Per-Sender Isolated Memory — Each sender has an independent memory store to prevent cross-user context leakage and maintain clean conversation tracking.
Dual Memory Architecture — Combines InMemoryChatMessageHistory (full conversational context for the LLM) with a lightweight structured history log (category, action, subject) for fast system-level checks.
Context Injection Strategy — When a new email arrives, the agent builds a composite context string (chat history + system summary) and injects it into the LLM prompt to enable follow-up awareness.
Action-Aware Metadata Tracking — The lightweight history log enables duplicate detection, escalation stickiness, and quick retrieval of the last handled category without querying the full chat memory.
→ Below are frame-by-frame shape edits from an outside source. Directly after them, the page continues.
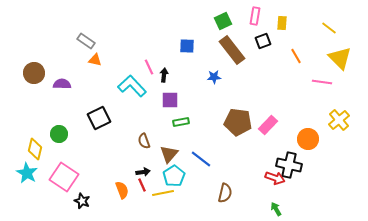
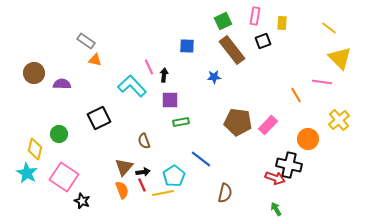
orange line at (296, 56): moved 39 px down
brown triangle at (169, 154): moved 45 px left, 13 px down
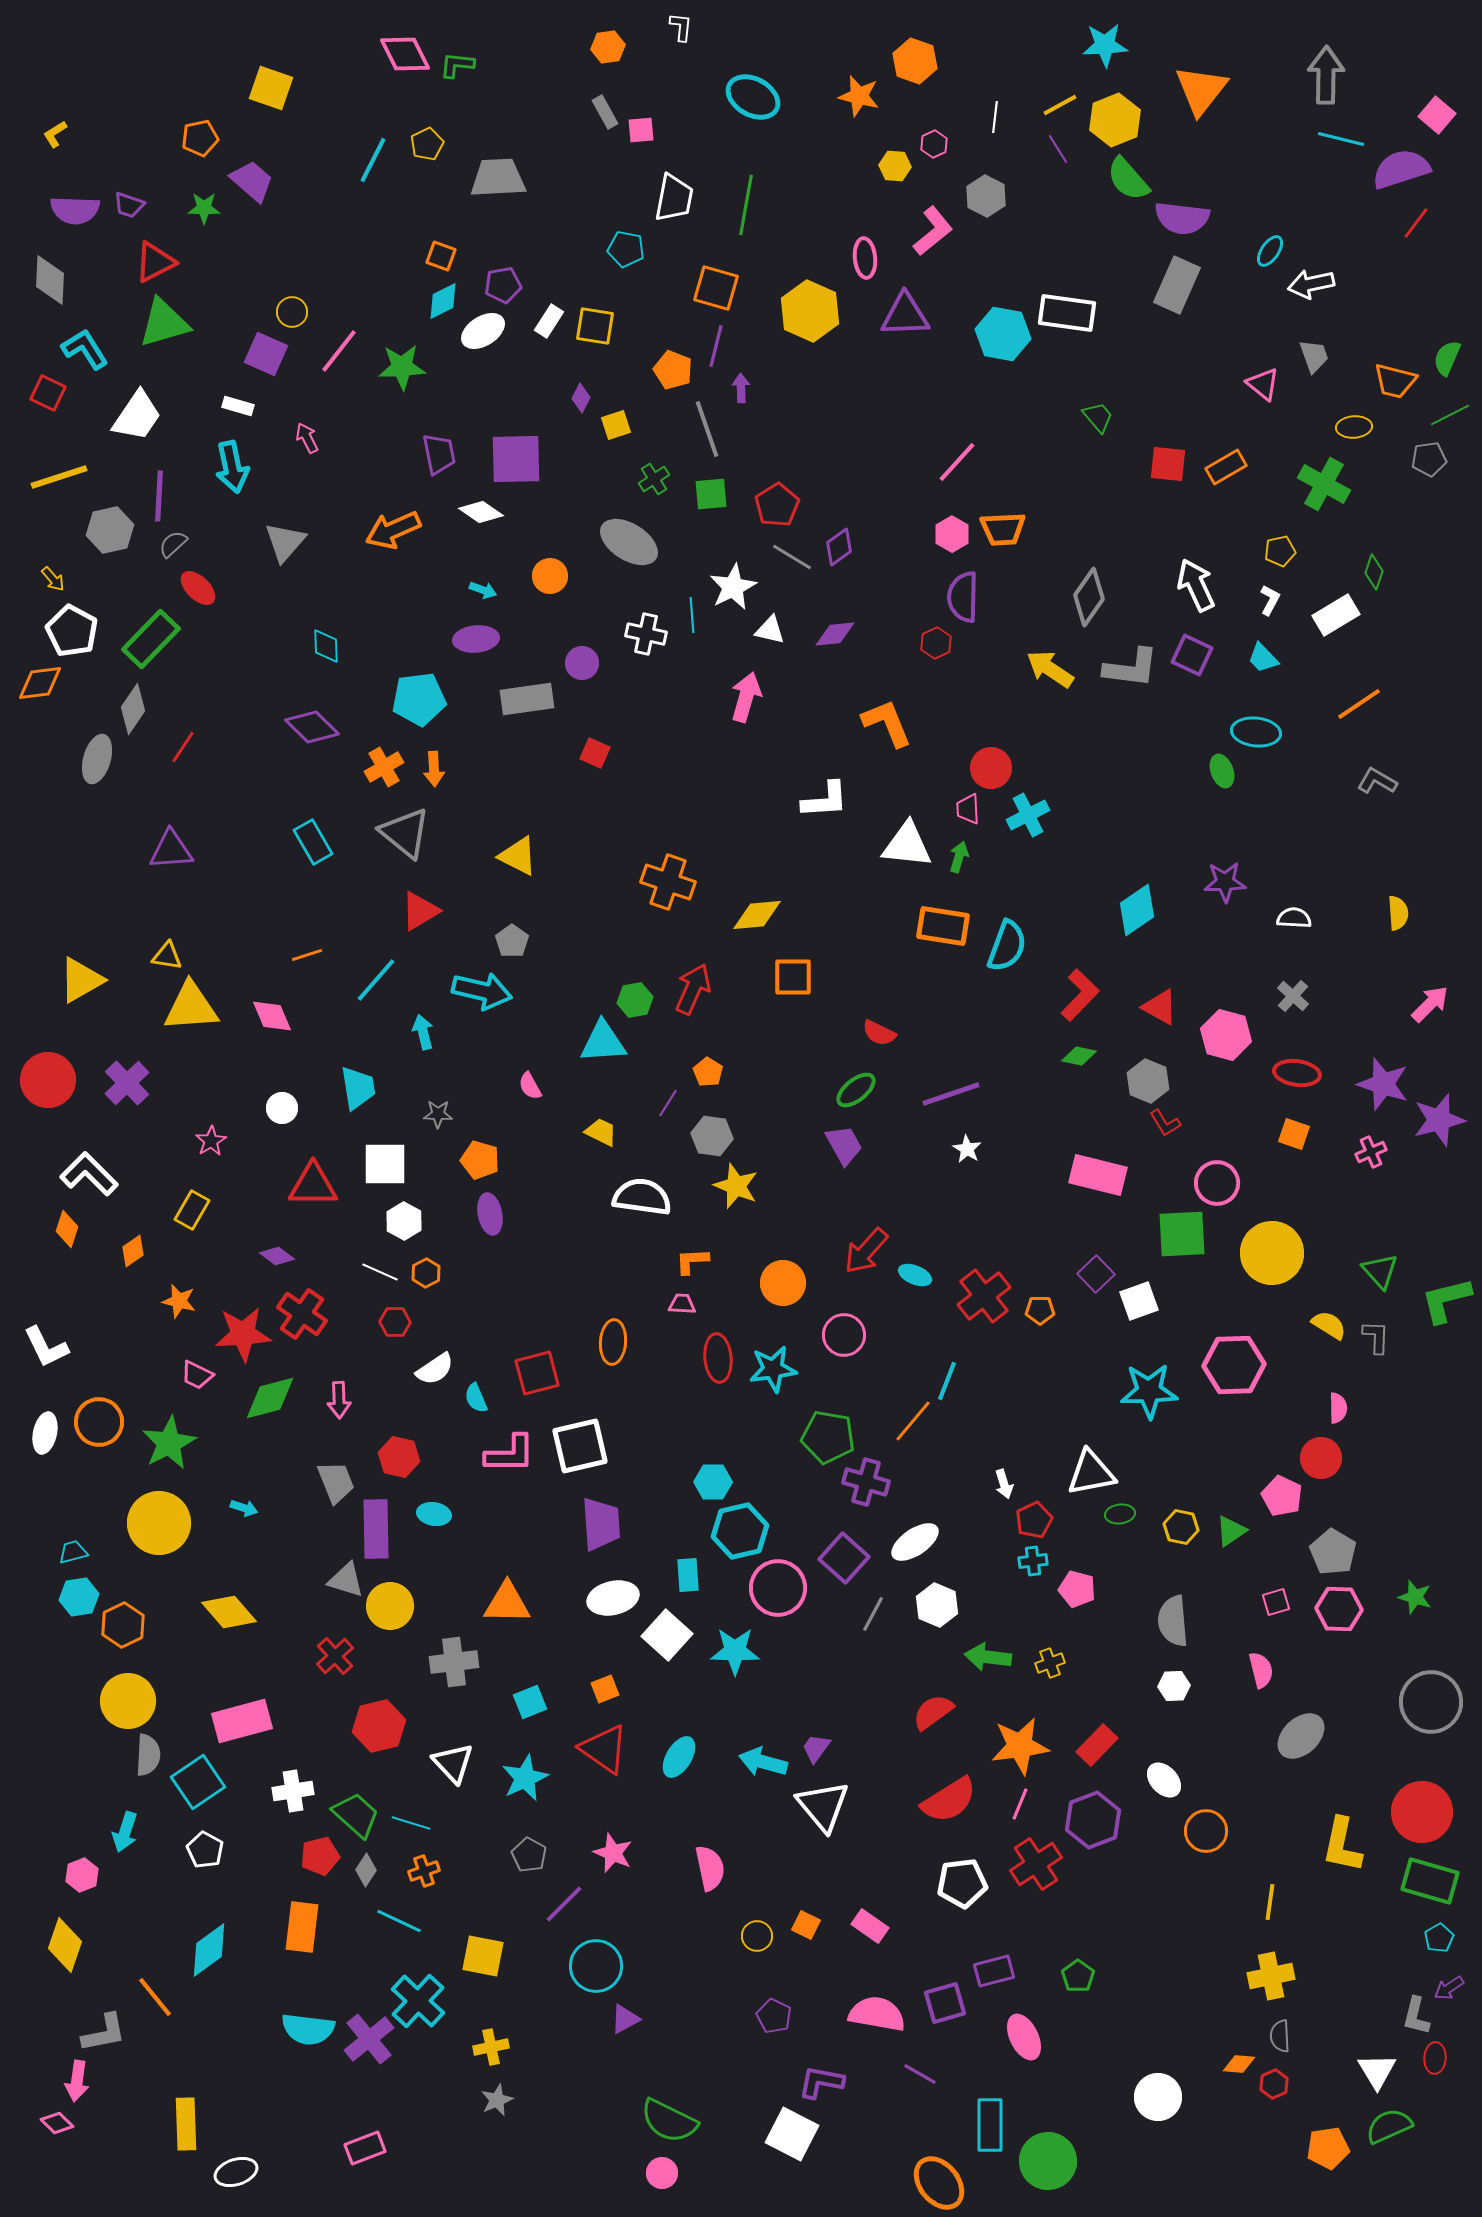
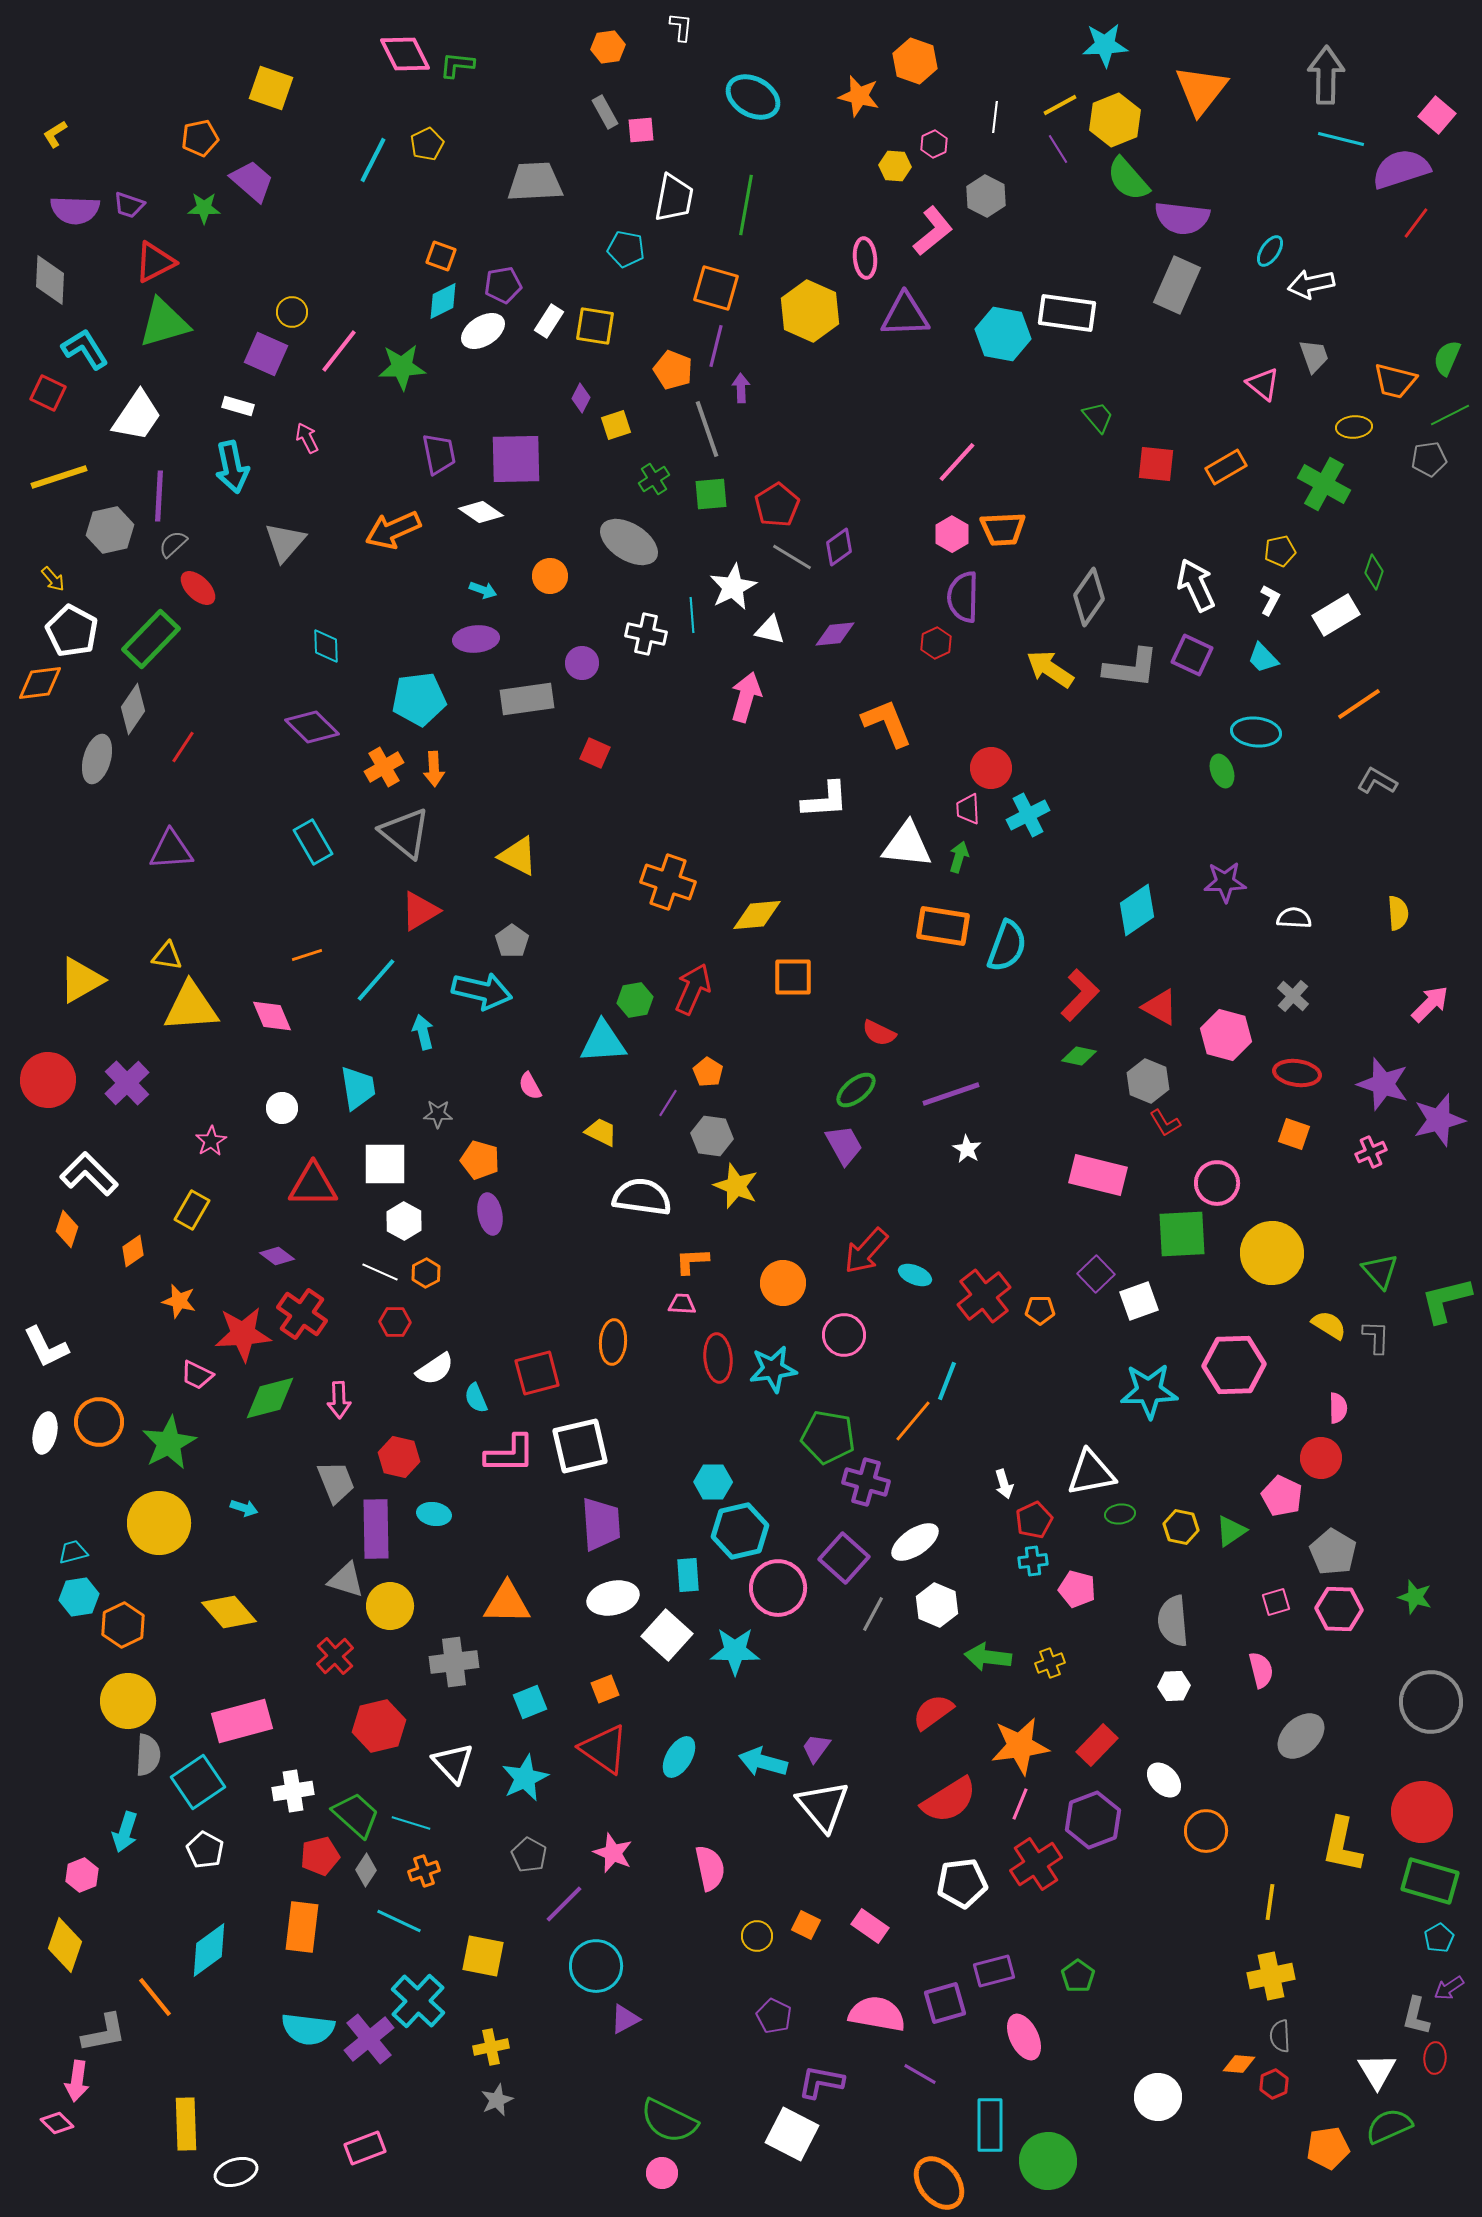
gray trapezoid at (498, 178): moved 37 px right, 4 px down
red square at (1168, 464): moved 12 px left
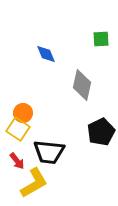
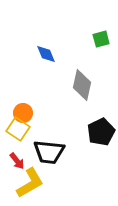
green square: rotated 12 degrees counterclockwise
yellow L-shape: moved 4 px left
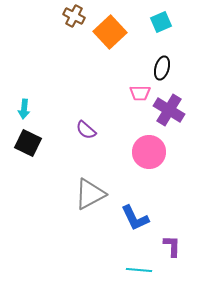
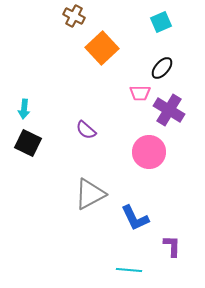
orange square: moved 8 px left, 16 px down
black ellipse: rotated 25 degrees clockwise
cyan line: moved 10 px left
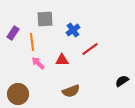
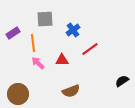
purple rectangle: rotated 24 degrees clockwise
orange line: moved 1 px right, 1 px down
Structured Confidence Scoring — The LLM outputs a validated confidence score (0.0–1.0) via Pydantic schema, ensuring reliable decision-making instead of heuristic guesswork.
Threshold-Based Automation Control — Emails with confidence ≥ 0.75 are eligible for auto-reply; anything below triggers escalation to avoid risky automation.
Confidence as Risk Guardrail — Low-confidence classifications act as a safety net, ensuring ambiguous or unclear emails are handled by humans.

Multi-Layer Escalation Checks — Escalation occurs if confidence is low, high-risk keywords are detected (fraud, hack, sue, legal, lawyer), or the sender was previously escalated.
Sticky Escalation Rule — Once escalated, all future emails from that sender in the session are automatically escalated for consistent handling.
LLM-Bypass for Duplicates — Duplicate follow-ups skip LLM analysis entirely and receive a system-generated acknowledgment, improving efficiency and reducing API cost.